(Supplied records Opens)

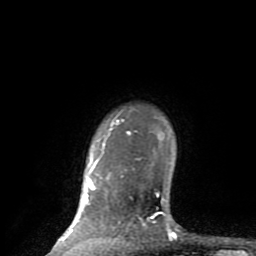
Breast MRI (dynamic contrast-enhanced), one axial slice. Position 71 of 80 along the scan axis. Cropped to one breast. Dynamic contrast-enhanced series, time point 2 of 8 at this slice position (early post-contrast). 1.5 T. TE 2.6 ms, TR 6 ms. 2 mm slice thickness. 256 × 256 image matrix, field of view 160 × 160 mm. Female patient.
Structures marked on this image (semi-automatic segmentation, software-assisted and operator-edited):
- enhancing-tissue mask used for the functional tumour volume (all voxels passing the contrast-enhancement thresholds inside the analysis volume; usually the tumour): bounding box <49,112,176,254> (left, top, right, bottom; pixels)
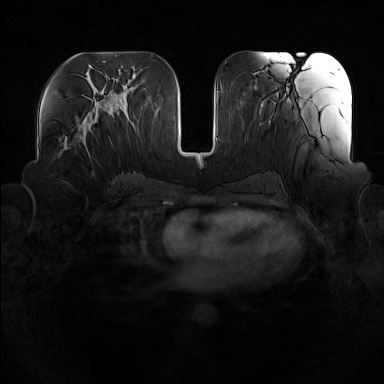
Breast MRI (dynamic contrast-enhanced), one axial slice. Position 72 of 160 along the scan axis. Dynamic contrast-enhanced series, time point 2 of 7 at this slice position (early post-contrast). 1.5 T. TE 1.8 ms, TR 5 ms. 1 mm slice thickness. 384 × 384 image matrix. Female patient.
Structures marked on this image (semi-automatically segmented with operator editing):
- enhancing-tissue mask used for the functional tumour volume (all voxels passing the contrast-enhancement thresholds inside the analysis volume; usually the tumour): bounding box [x1, y1, x2, y2] px = [75, 116, 90, 143]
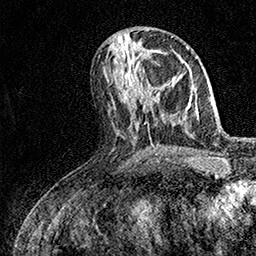
Breast MRI (dynamic contrast-enhanced), one axial slice; slice 66 of 158 in the series (ordered by position); cropped to one breast; dynamic contrast-enhanced series, time point 2 of 7 at this slice position (early post-contrast); 1.5 T; TE 3.5 ms, TR 7.2 ms; 1 mm slice thickness; 256 × 256 image matrix, field of view 165 × 165 mm. Female patient.
Structures marked on this image (semi-automatic segmentation, software-assisted and operator-edited):
- enhancing-tissue mask used for the functional tumour volume (all voxels passing the contrast-enhancement thresholds inside the analysis volume; usually the tumour): bounding box (x1, y1, x2, y2) in pixels: (134, 72, 153, 98)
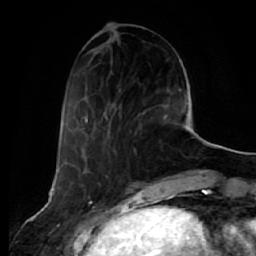
Breast MRI (dynamic contrast-enhanced), one axial slice; position 21 of 64 along the scan axis; cropped to one breast; dynamic contrast-enhanced series, time point 2 of 7 at this slice position (early post-contrast); 1.5 T; TE 2.5 ms, TR 5.4 ms; 2.5 mm slice thickness; 256 × 256 image matrix. Female patient.
Structures marked on this image (semi-automatically segmented with operator editing):
- enhancing-tissue mask used for the functional tumour volume (all voxels passing the contrast-enhancement thresholds inside the analysis volume; usually the tumour): bounding box <84,104,168,144> (left, top, right, bottom; pixels)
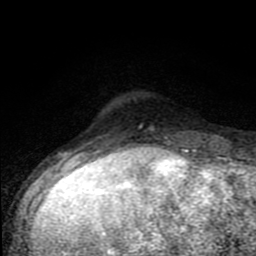
Breast MRI (dynamic contrast-enhanced), one axial slice. Position 18 of 80 along the scan axis. Cropped to one breast. Dynamic contrast-enhanced series, time point 2 of 8 at this slice position (early post-contrast). 1.5 T. TE 4.2 ms, TR 7 ms. 256 × 256 image matrix, field of view 150 × 150 mm. Female patient.
Outlined on this slice (semi-automatically segmented with operator editing):
- enhancing-tissue mask used for the functional tumour volume (all voxels passing the contrast-enhancement thresholds inside the analysis volume; usually the tumour): box from (x=79, y=126) to (x=193, y=150) px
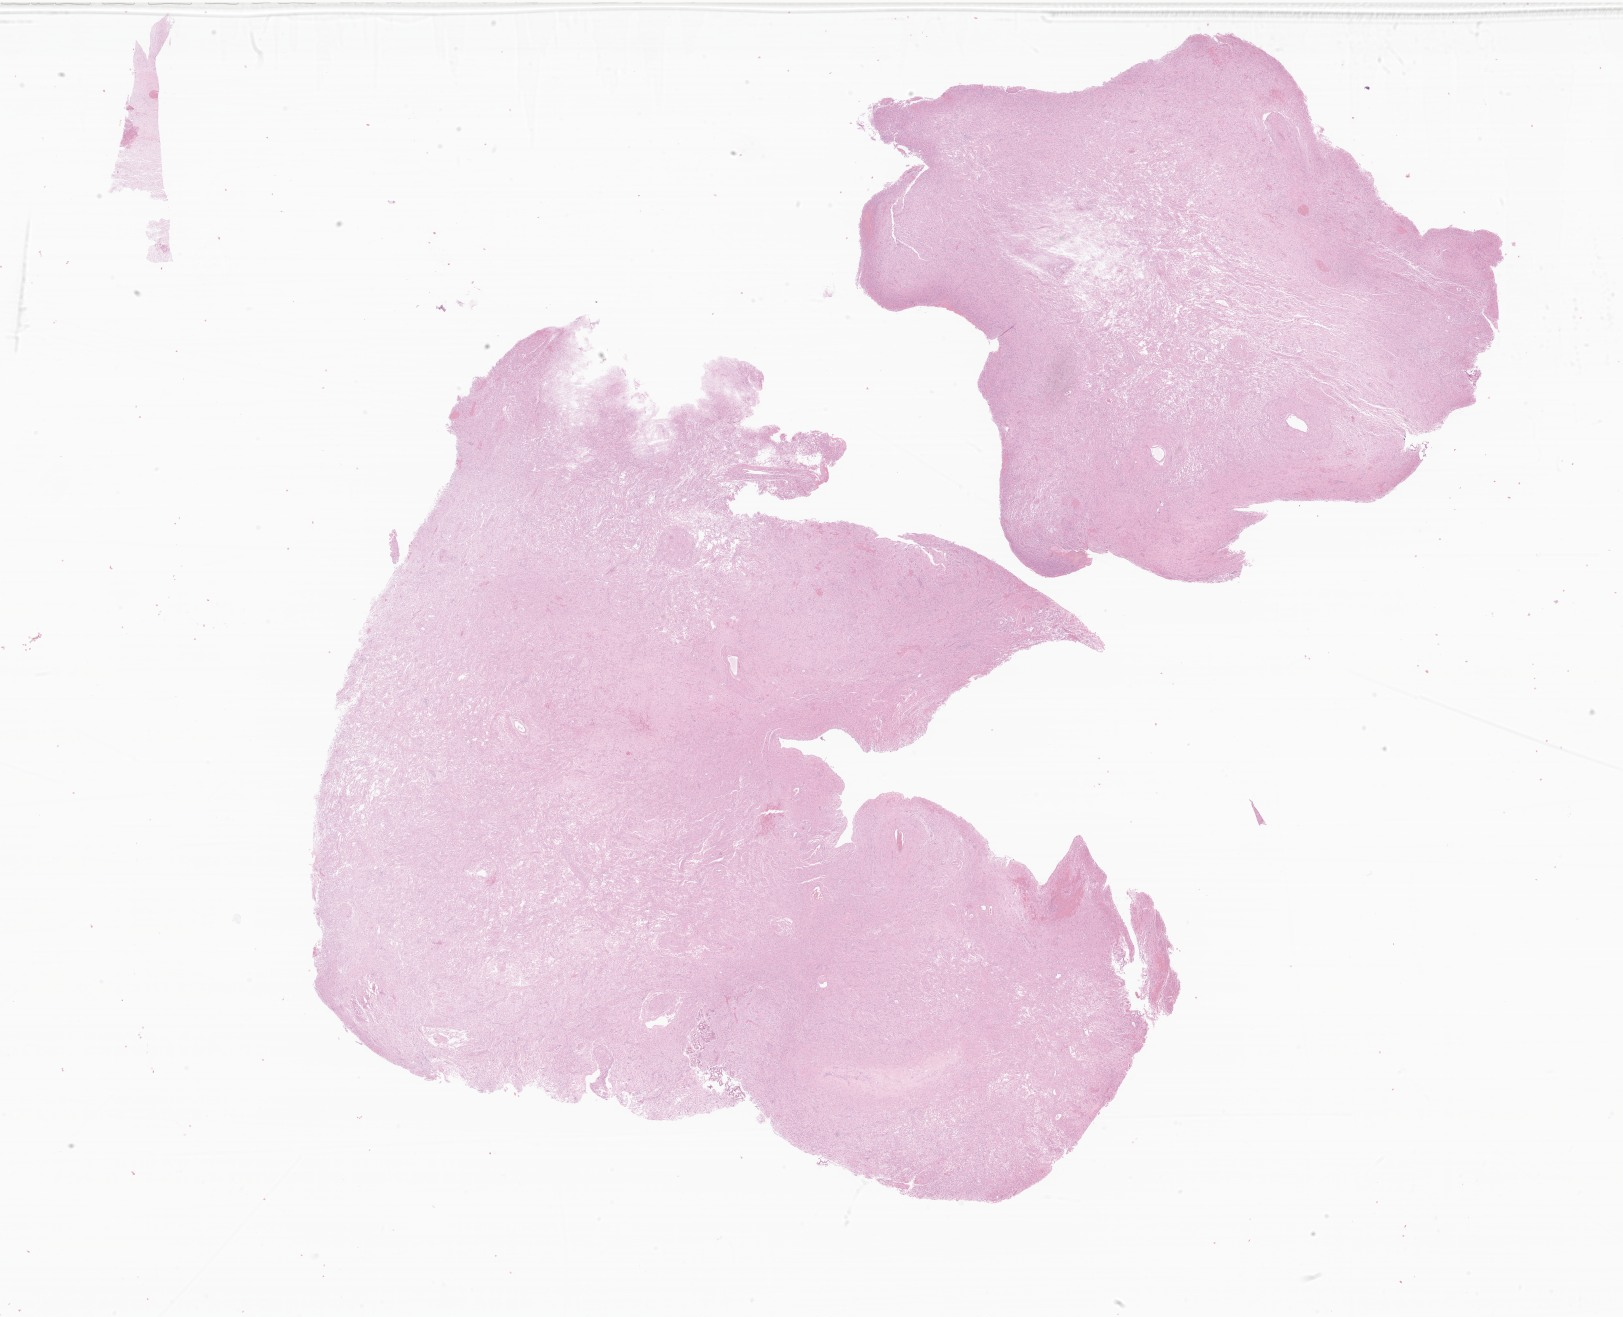
Whole-slide image, hematoxylin and eosin (H&E) stain of tumor tissue from the brain, low-resolution overview of the scanned area, about 27.4 x 22.2 mm. FFPE section. Patient male; age 89 months (7 years 5 months).
Recorded diagnosis: Pilocytic astrocytoma.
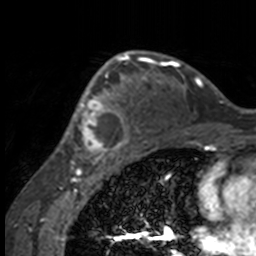
Breast MRI, one axial slice; slice 103 of 160 in the series (ordered by position); cropped to one breast; dynamic contrast-enhanced series, time point 2 of 7 at this slice position (early post-contrast); 3 T; TE 1.7 ms, TR 4 ms; 256 × 256 image matrix, field of view 170 × 170 mm. Female patient.
Annotated regions visible in this slice (semi-automatically segmented with operator editing):
- enhancing-tissue mask used for the functional tumour volume (all voxels passing the contrast-enhancement thresholds inside the analysis volume; usually the tumour): box from (x=50, y=63) to (x=132, y=158) px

(Supplied records Closes)

**What this task involves:** Without including the pictures, return each record above exactly as it stands.

**Result below:**
Breast MRI (dynamic contrast-enhanced), one axial slice. Position 71 of 80 along the scan axis. Cropped to one breast. Dynamic contrast-enhanced series, time point 2 of 8 at this slice position (early post-contrast). 1.5 T. TE 2.6 ms, TR 6 ms. 2 mm slice thickness. 256 × 256 image matrix, field of view 160 × 160 mm. Female patient.
Structures marked on this image (semi-automatic segmentation, software-assisted and operator-edited):
- enhancing-tissue mask used for the functional tumour volume (all voxels passing the contrast-enhancement thresholds inside the analysis volume; usually the tumour): bounding box <49,112,176,254> (left, top, right, bottom; pixels)
Breast MRI (dynamic contrast-enhanced), one axial slice. Position 72 of 160 along the scan axis. Dynamic contrast-enhanced series, time point 2 of 7 at this slice position (early post-contrast). 1.5 T. TE 1.8 ms, TR 5 ms. 1 mm slice thickness. 384 × 384 image matrix. Female patient.
Structures marked on this image (semi-automatically segmented with operator editing):
- enhancing-tissue mask used for the functional tumour volume (all voxels passing the contrast-enhancement thresholds inside the analysis volume; usually the tumour): bounding box [x1, y1, x2, y2] px = [75, 116, 90, 143]
Breast MRI (dynamic contrast-enhanced), one axial slice; slice 66 of 158 in the series (ordered by position); cropped to one breast; dynamic contrast-enhanced series, time point 2 of 7 at this slice position (early post-contrast); 1.5 T; TE 3.5 ms, TR 7.2 ms; 1 mm slice thickness; 256 × 256 image matrix, field of view 165 × 165 mm. Female patient.
Structures marked on this image (semi-automatic segmentation, software-assisted and operator-edited):
- enhancing-tissue mask used for the functional tumour volume (all voxels passing the contrast-enhancement thresholds inside the analysis volume; usually the tumour): bounding box (x1, y1, x2, y2) in pixels: (134, 72, 153, 98)
Breast MRI (dynamic contrast-enhanced), one axial slice; position 21 of 64 along the scan axis; cropped to one breast; dynamic contrast-enhanced series, time point 2 of 7 at this slice position (early post-contrast); 1.5 T; TE 2.5 ms, TR 5.4 ms; 2.5 mm slice thickness; 256 × 256 image matrix. Female patient.
Structures marked on this image (semi-automatically segmented with operator editing):
- enhancing-tissue mask used for the functional tumour volume (all voxels passing the contrast-enhancement thresholds inside the analysis volume; usually the tumour): bounding box <84,104,168,144> (left, top, right, bottom; pixels)
Breast MRI (dynamic contrast-enhanced), one axial slice. Position 18 of 80 along the scan axis. Cropped to one breast. Dynamic contrast-enhanced series, time point 2 of 8 at this slice position (early post-contrast). 1.5 T. TE 4.2 ms, TR 7 ms. 256 × 256 image matrix, field of view 150 × 150 mm. Female patient.
Outlined on this slice (semi-automatically segmented with operator editing):
- enhancing-tissue mask used for the functional tumour volume (all voxels passing the contrast-enhancement thresholds inside the analysis volume; usually the tumour): box from (x=79, y=126) to (x=193, y=150) px
Whole-slide image, hematoxylin and eosin (H&E) stain of tumor tissue from the brain, low-resolution overview of the scanned area, about 27.4 x 22.2 mm. FFPE section. Patient male; age 89 months (7 years 5 months).
Recorded diagnosis: Pilocytic astrocytoma.
Breast MRI, one axial slice; slice 103 of 160 in the series (ordered by position); cropped to one breast; dynamic contrast-enhanced series, time point 2 of 7 at this slice position (early post-contrast); 3 T; TE 1.7 ms, TR 4 ms; 256 × 256 image matrix, field of view 170 × 170 mm. Female patient.
Annotated regions visible in this slice (semi-automatically segmented with operator editing):
- enhancing-tissue mask used for the functional tumour volume (all voxels passing the contrast-enhancement thresholds inside the analysis volume; usually the tumour): box from (x=50, y=63) to (x=132, y=158) px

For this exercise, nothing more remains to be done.